Владлен с Лидой приехал лишь к ночи, и похоронные церемонии решили провести утром. Тело Богусловского внесли в комнату, установили на столе, покрыв его красным сатином, и потянулись колхозники, бывшие партизаны, и колхозницы с букетиками цветов, с сосновыми и еловыми венками; несли венки и пограничники, и вскоре формалиновый запах смешался с едкой хвойной терпкостью; к тому же то одна, то другая старушка приносили свечи: «Крещеный небось, как без свечки-то?» — никто им ее противился, и вот уже церковный дух, липучий, дурманящий, притупляющий остроту восприятия происходящего, напитал комнату; а люди шли и шли, стол обрастал венками, догоравшие свечи сменялись новыми, и не было спокойной минуты, чтобы хоть на самую малость расслабиться, забыться, — нужно было принимать соболезнования, отвечая хоть что-то каждому, а им всем, и Богусловскому-старшему, и Анне Павлантьевне, и Владлену с Лидой, хотелось остаться одним, со своим семейным горем; они не понимали, они даже не пытались понять, отчего совершенно не знавшие Михаила Семеоновича люди меняли свечи, громоздили вокруг стола венки, а многие совершенно искренне плакали.

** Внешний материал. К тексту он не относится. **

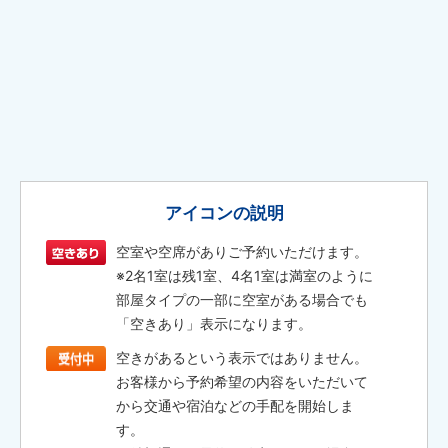
アイコンの説明
空室や空席がありご予約いただけます。
※2名1室は残1室、4名1室は満室のように
部屋タイプの一部に空室がある場合でも
「空きあり」表示になります。
空きがあるという表示ではありません。
お客様から予約希望の内容をいただいて
から交通や宿泊などの手配を開始しま
す。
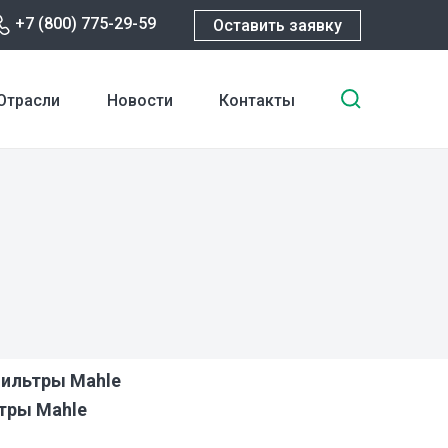
+7 (800) 775-29-59
Оставить заявку
Введите
Отрасли
Новости
Контакты
ключевы
слова
для
поиска
ильтры Mahle
тры Mahle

Из Богусловских плакала только Лида. Платок у нее набух от слез, а просьбы Владлена: «Тебе вредно так расстраиваться» — и теплая, мягкая рука его на плече вызывали новый прилив горечи. Но оплакивала она не Михаила Семеоновича, с которым так и не увиделась в жизни, она оплакивала горе Владлена, чувствуя всем сердцем своим его тоску, его печаль, ибо сама она испытала все это, когда получила известие о гибели отца, и потом, когда похоронила мать, — сейчас то горе, уже пережитое и с годами притупившееся, вновь обрело прежнюю злую силу, и слезы беспрестанно катились по ее пухлым щекам, непривычно бледным и оттого казавшимся дряблыми и опавшими.